» **Excerpted text**
· · ·

There was another bookish lad in the town, John Collins by name, with whom I was intimately acquainted. We sometimes disputed, and very fond we were of argument and very desirous of confuting one another; which disputatious turn, by the way, is apt to become a very bad habit, making people often extremely disagreeable in company by the contradiction that is necessary to bring it into practice, and thence, besides souring and spoiling the conversation, it is productive of disgusts, and perhaps enmities, with those who may have occasion for friendship. I had caught this by reading my father's books of dispute on religion. Persons of good sense, I have since observed, seldom fall into it, except lawyers, university men, and generally men of all sorts who have been bred at Edinburgh.

A question was once, somehow or other, started between Collins and me on the propriety of educating the female sex in learning and their abilities for study. He was of opinion that it was improper and that they were naturally unequal to it. I took the contrary side, perhaps a little for dispute's sake. He was naturally more eloquent, having a greater plenty of words, and sometimes, as I thought, I was vanquished more by his fluency than by the strength of his reasons. As we parted without settling the point and

were not to see one another again for some time, I sat down to put my arguments in writing, which I copied fair and sent to him. He answered and I replied. Three or four letters on a side had passed, when my father happened to find my papers and read them. Without entering into the subject in dispute, he took occasion to talk to me about my manner of writing; observed that though I had the advantage of my antagonist in correct spelling and pointing (which he attributed to the printing-house), I fell far short in elegance of expression, in method, and in perspicuity, of which he convinced me by several instances. I saw the justice of his remarks, and thence grew more attentive to my manner of writing and determined to endeavor to improve my style. At this time I met with an odd volume of the "Spectator." I had never before seen any of them. I bought it, read it over and over, and was much delighted with it. I thought the writing excellent, and wished if possible to imitate it. With that view I took some of the papers, and making short hints of the sentiments in each sentence, laid them by a few days, and then, without looking at the book, tried to complete the papers again, by expressing each hinted sentiment at length, and as fully as it had been expressed before, in any suitable words that should occur to me. Then I compared my "Spectator" with the original, discovered some of my faults, and corrected them. But I found I wanted a stock of words or a readiness in recollecting and using them, which I thought I should have acquired before that time if I had gone on making verses; since the continual search for words of the same import, but of different length to suit the measure or of

different sound for the rhyme, would have laid me under a constant necessity of searching for variety, and also have tended to fix that variety in my mind and make me master of it. Therefore I took some of the tales in the "Spectator" and turned them into verse; and after a time, when I had pretty well forgotten the prose, turned them back again.

· · ·

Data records
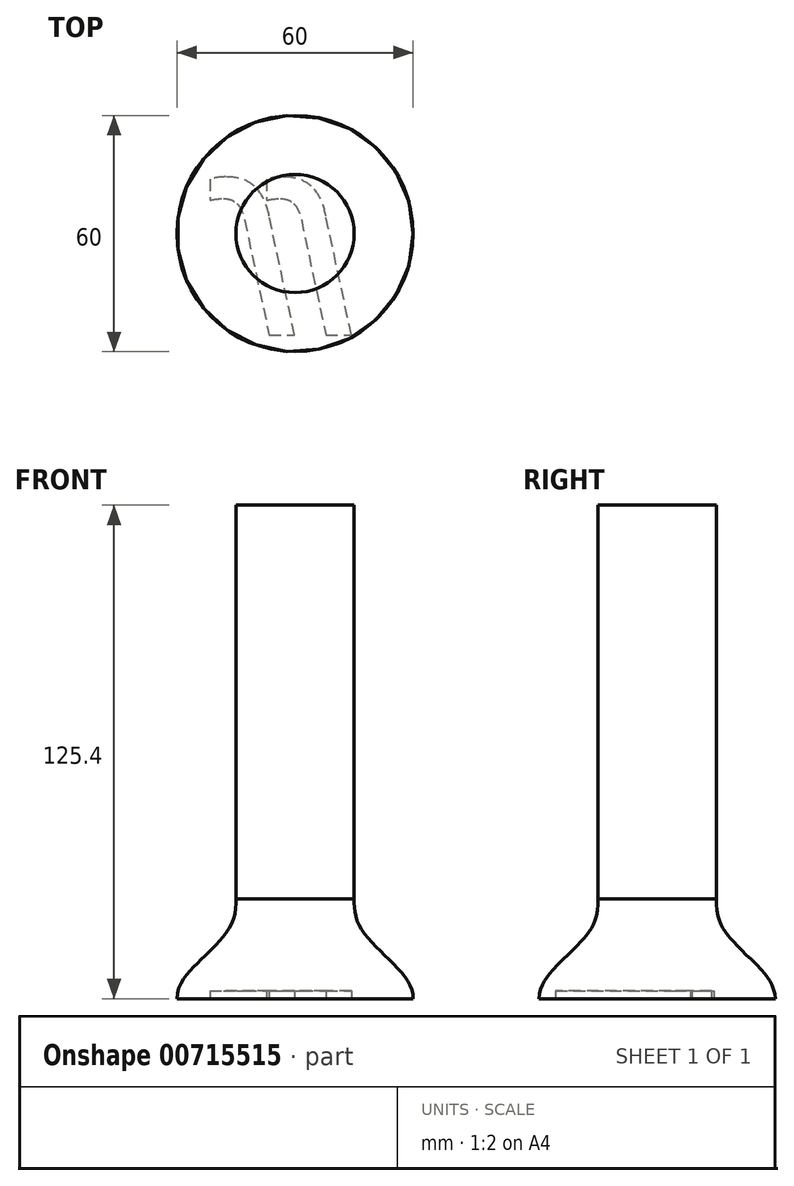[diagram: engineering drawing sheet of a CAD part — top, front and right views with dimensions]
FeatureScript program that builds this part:
annotation { "Feature Type Name" : "Feature", "Feature Type Description" : "" }
export const myFeature = defineFeature(function(context is Context, id is Id, definition is map)
    precondition{}
    {
        {
            var Q0;
            Q0=qCreatedBy(makeId("Top.planeOp"),FACE);
            var sketch = newSketch(context, id + "F0", { "sketchPlane" : qUnion([Q0])});
            skCircle(sketch, "E0", {"center": v(0, 0) * mm, "radius": 15 * mm});
            skSolve(sketch);
        }
        {
            var Q0;
            Q0=qSketchRegion(id+"F0",true);
            var Q1;
            Q1=sQuery(id+"F0.wireOp",EDGE,"E0");
            extrude(context, id + "F1", {"entities" : qUnion([Q0]), "surfaceEntities" : qUnion([Q1]), "depth" : 100 * mm, "offsetDistance" : 25.4 * mm});
        }
        {
            var Q0;
            Q0=qCreatedBy(makeId("Top.planeOp"),FACE);
            cPlane(context, id + "F2", {"entities" : qUnion([Q0]), "cplaneType" : CPlaneType.OFFSET, "offset" : 25.4 * mm, "oppositeDirection" : true, "width" : 152.4 * mm, "height" : 152.4 * mm});
        }
        {
            var Q0;
            Q0=qCreatedBy(id+"F2.planeOp",FACE);
            var sketch = newSketch(context, id + "F3", { "sketchPlane" : qUnion([Q0])});
            skCircle(sketch, "E1", {"center": v(0, 0) * mm, "radius": 30 * mm});
            skSolve(sketch);
        }
        {
            var Q0;
            Q0=makeQuery(id+"F3.imprint","IMPRINT",FACE,{"disambiguationData":[TD([[makeQuery(id+"F3.imprint","IMPRINT",EDGE,{"derivedFrom":sQuery(id+"F3.wireOp",EDGE,"E1")}),1.0]])]});
            var Q1;
            Q1=makeQuery(id+"F1.opExtrude","CAP_FACE",FACE,{"disambiguationData":[OSD([sQuery(id+"F0.wireOp",EDGE,"E0")])],"isStart":true});
            loft(context, id + "F4", {"startCondition" : LoftEndDerivativeType.NORMAL_TO_PROFILE, "startMagnitude" : 1, "endCondition" : LoftEndDerivativeType.MATCH_CURVATURE, "endMagnitude" : 1, "sheetProfilesArray" : [{ "sheetProfileEntities" : qUnion([Q0]) }, { "sheetProfileEntities" : qUnion([Q1]) }]});
        }
        {
            var Q0;
            Q0=makeQuery(id+"F4.opLoft","CAP_FACE",FACE,{"disambiguationData":[OSD([makeQuery(id+"F3.imprint","IMPRINT",FACE,{"disambiguationData":[TD([[makeQuery(id+"F3.imprint","IMPRINT",EDGE,{"derivedFrom":sQuery(id+"F3.wireOp",EDGE,"E1")}),1.0]])]})])],"isStart":true});
            var sketch = newSketch(context, id + "F5", { "sketchPlane" : qUnion([Q0])});
            skText(sketch, "E2", { "text": "JJ", "fontName": "OpenSans-BoldItalic.ttf"});
            const initialGuessF5  = {"E2": [-0.01479, -0.00526, 1, 0, 0.03136]};
            skSetInitialGuess(sketch, initialGuessF5);
            skSolve(sketch);
        }
        {
            var Q0;
            Q0=qSketchRegion(id+"F5",true);
            extrude(context, id + "F6", {"entities" : qUnion([Q0]), "oppositeDirection" : true, "depth" : 2 * mm, "offsetDistance" : 25.4 * mm});
        }
        {
            var Q0;
            Q0=makeQuery(id+"F6.opExtrude","SWEPT_BODY",BODY,{"disambiguationData":[OSD([sQuery(id+"F5.wireOp",EDGE,"E2.sketch_text.stroke-0"),sQuery(id+"F5.wireOp",EDGE,"E2.sketch_text.stroke-1"),sQuery(id+"F5.wireOp",EDGE,"E2.sketch_text.stroke-2"),sQuery(id+"F5.wireOp",EDGE,"E2.sketch_text.stroke-3"),sQuery(id+"F5.wireOp",EDGE,"E2.sketch_text.stroke-4"),sQuery(id+"F5.wireOp",EDGE,"E2.sketch_text.stroke-5"),sQuery(id+"F5.wireOp",EDGE,"E2.sketch_text.stroke-6"),sQuery(id+"F5.wireOp",EDGE,"E2.sketch_text.stroke-7"),sQuery(id+"F5.wireOp",EDGE,"E2.sketch_text.stroke-8"),sQuery(id+"F5.wireOp",EDGE,"E2.sketch_text.stroke-9")])]});
            var Q1;
            Q1=makeQuery(id+"F6.opExtrude","SWEPT_BODY",BODY,{"disambiguationData":[OSD([sQuery(id+"F5.wireOp",EDGE,"E2.sketch_text.stroke-10"),sQuery(id+"F5.wireOp",EDGE,"E2.sketch_text.stroke-11"),sQuery(id+"F5.wireOp",EDGE,"E2.sketch_text.stroke-12"),sQuery(id+"F5.wireOp",EDGE,"E2.sketch_text.stroke-13"),sQuery(id+"F5.wireOp",EDGE,"E2.sketch_text.stroke-14"),sQuery(id+"F5.wireOp",EDGE,"E2.sketch_text.stroke-15"),sQuery(id+"F5.wireOp",EDGE,"E2.sketch_text.stroke-16"),sQuery(id+"F5.wireOp",EDGE,"E2.sketch_text.stroke-17"),sQuery(id+"F5.wireOp",EDGE,"E2.sketch_text.stroke-18"),sQuery(id+"F5.wireOp",EDGE,"E2.sketch_text.stroke-19")])]});
            var Q2;
            Q2=makeQuery(id+"F4.opLoft","SWEPT_BODY",BODY,{"disambiguationData":[OSD([sQuery(id+"F0.wireOp",EDGE,"E0"),makeQuery(id+"F3.imprint","IMPRINT",FACE,{"disambiguationData":[TD([[makeQuery(id+"F3.imprint","IMPRINT",EDGE,{"derivedFrom":sQuery(id+"F3.wireOp",EDGE,"E1")}),1.0]])]})])]});
            booleanBodies(context, id + "F7", {"operationType" : BooleanOperationType.SUBTRACTION, "tools" : qUnion([Q0, Q1]), "targets" : qUnion([Q2])});
        }
    });
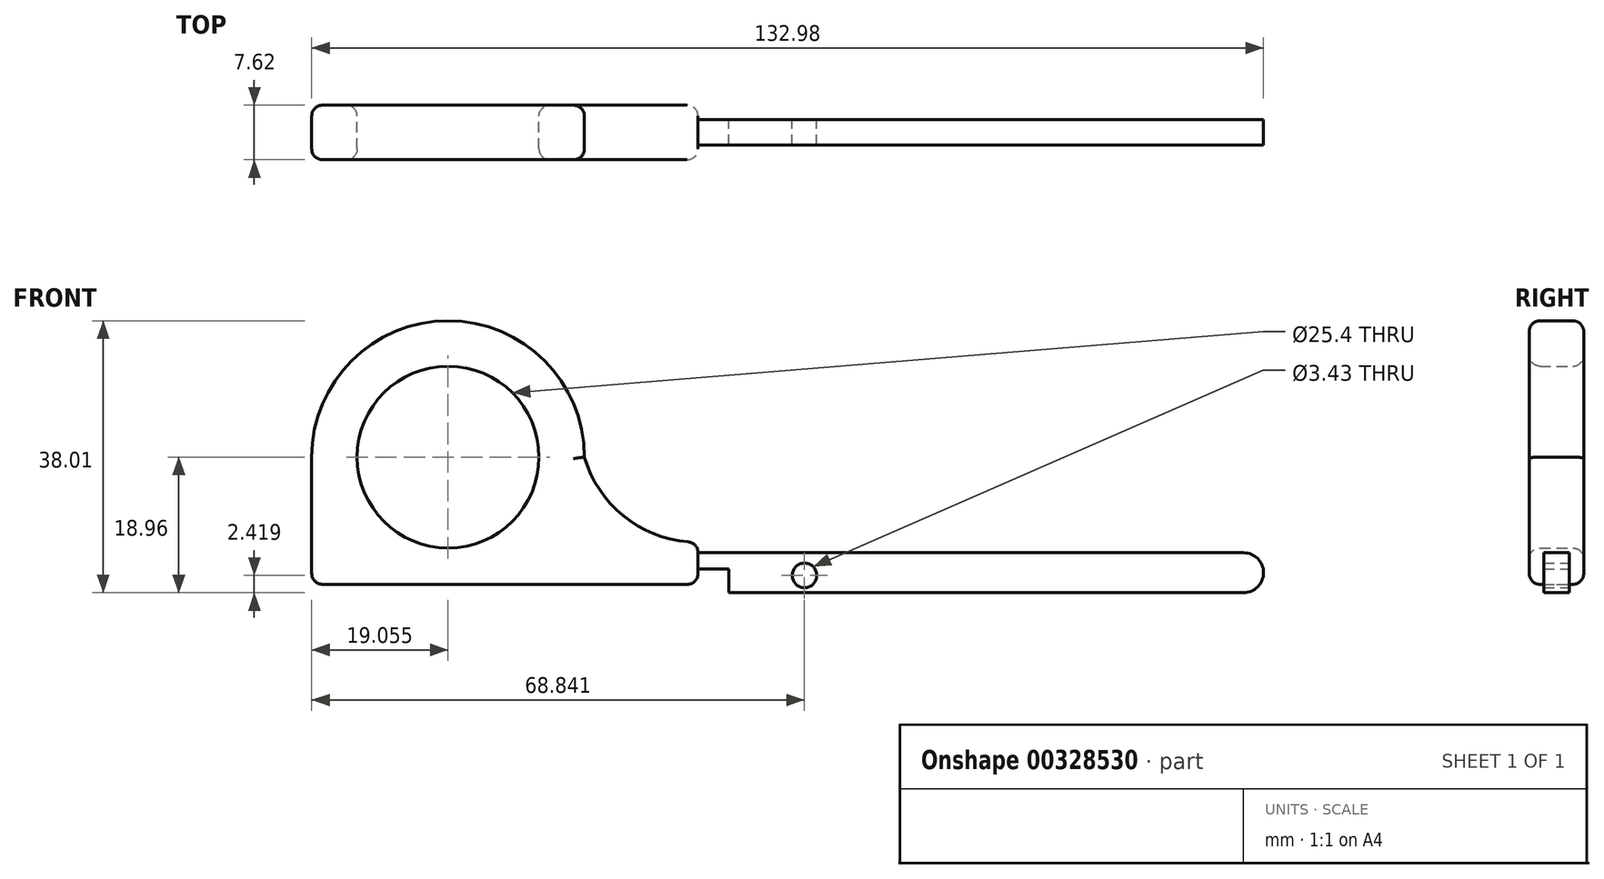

· · ·

» **Your goal**
In the excerpted text, what did the narrator's father say the narrator had the advantage in over the opponent? Please answer in one sentence. The listing above is separate material with no connection to the text.

» **Written answer**
The father said the narrator had the advantage in correct spelling and pointing.